10. GENERAL PROVISIONS
- This Agreement and the Evidence of Transfer of Claim set forth the entire agreement between SELLER and BUYER with respect to the subject matter hereof and fully supersede any and all prior agreements, understandings, or representations between the parties.
- All representations, warranties, covenants and agreements contained herein shall survive the execution and delivery of this Agreement and shall inure to the benefit of the successors and assigns of each Party hereto, and the obligations of SELLER and BUYER contained herein shall continue and remain in full force and effect until fully paid, performed and satisfied. From and after the Closing Date, BUYER may assign or otherwise transfer all or any portion of its rights (but not its obligations) under this Agreement to any person without the consent of SELLER.
- All payments to be made hereunder shall be made by wire transfer or ACH transfer of immediately available funds pursuant to the payment instructions for the applicable recipients set forth on Schedule II to the Transfer Terms, free and clear of any set-off, deduction or withholding of any kind.

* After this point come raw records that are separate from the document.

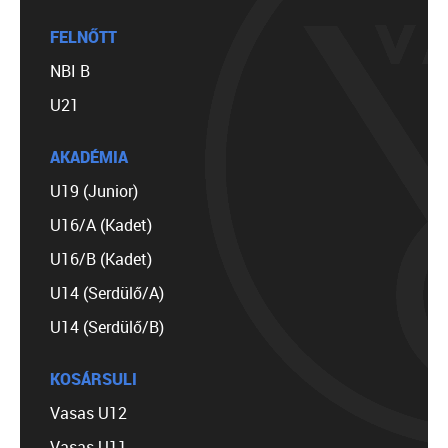
FELNŐTT
NBI B
U21
AKADÉMIA
U19 (Junior)
U16/A (Kadet)
U16/B (Kadet)
U14 (Serdülő/A)
U14 (Serdülő/B)
KOSÁRSULI
Vasas U12
Vasas U11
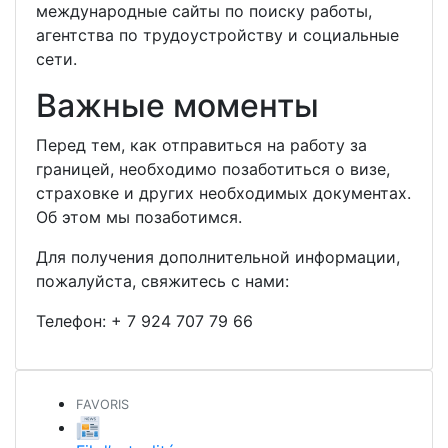
международные сайты по поиску работы,
агентства по трудоустройству и социальные
сети.
Важные моменты
Перед тем, как отправиться на работу за
границей, необходимо позаботиться о визе,
страховке и других необходимых документах.
Об этом мы позаботимся.
Для получения дополнительной информации,
пожалуйста, свяжитесь с нами:
Телефон:
+ 7 924 707 79 66
FAVORIS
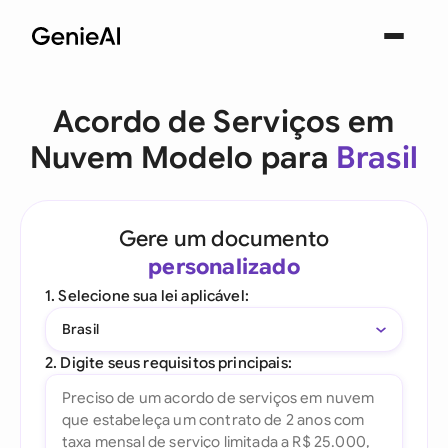
Acordo de Serviços em
Nuvem Modelo para
Brasil
Gere um documento
personalizado
1. Selecione sua lei aplicável:
Brasil
2. Digite seus requisitos principais:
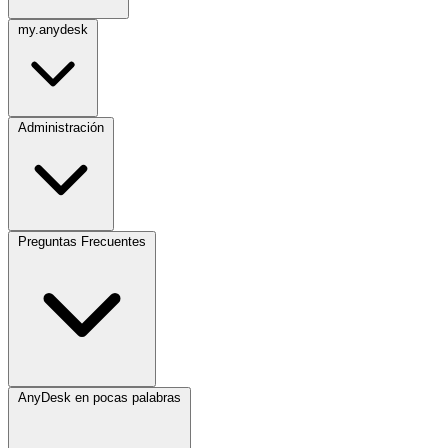
my.anydesk
Administración
Preguntas Frecuentes
AnyDesk en pocas palabras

- This Agreement may be waived, amended or modified only by a written agreement signed by both parties hereto (or, in the case of a waiver, by the Party waiving compliance).
- Any and all notices in connection with this Agreement shall be delivered in writing to the applicable Party at its address and by such means as listed in Schedule II to the Transfer Terms or at such address as such Party may designate in writing to the other from time to time. Each Party hereto consents to service of process by certified mail at its address listed in Schedule II to the Transfer Terms.
- This Agreement may be may be executed in any number of counterparts, each of which, when so executed and delivered, shall be an original, but all of which, together constitute one and the same instrument, and this Agreement, any such counterpart, and/or any signature page hereto may be delivered by e-mail, facsimile, the facilities of XCLAIM, or any other form of electronic delivery, with the same effect as if an original had been delivered.
- This Agreement shall be governed by and construed in accordance with the laws of the State of New York (without regard to any choiceof-law provision that would result in the application of the laws of any other jurisdiction). Each Party submits to the jurisdiction of the federal or state courts located in the City of New York, State of New York, and agrees that any litigation relating to this Agreement shall be brought only in such courts.
- Each of BUYER and SELLER hereby releases XCLAIM and each of its officers, directors, employees, agents, and counsel from any and all losses and liabilities resulting from the use of the XCLAIM Marketplace, as more fully set forth in the XCLAIM Marketplace Trading Terms and Conditions.
- Each of BUYER and SELLER agrees that, without the prior written consent of the other Party hereto, it will not disclose the contents of this Agreement to any person or entity, except that any Party may make any such disclosure (a) as set forth in Section 9, (b) if required to do so by any law, court, or regulation, (c) to any banking, regulatory, self-regulatory, or examining authority having or asserting jurisdiction over it, (d) to its affiliates, employees, professional advisors, and auditors (provided that each such person or entity shall be instructed to keep such disclosed information confidential on the same terms as provided in this Agreement), or (e) in the case of BUYER, to any actual or prospective transferee, assignee, participant, or other entity proposing to enter into contractual relations with BUYER in respect of the Assigned Rights or any portion thereof (provided that BUYER shall not disclose Schedule I to the Transfer Terms to any such entity).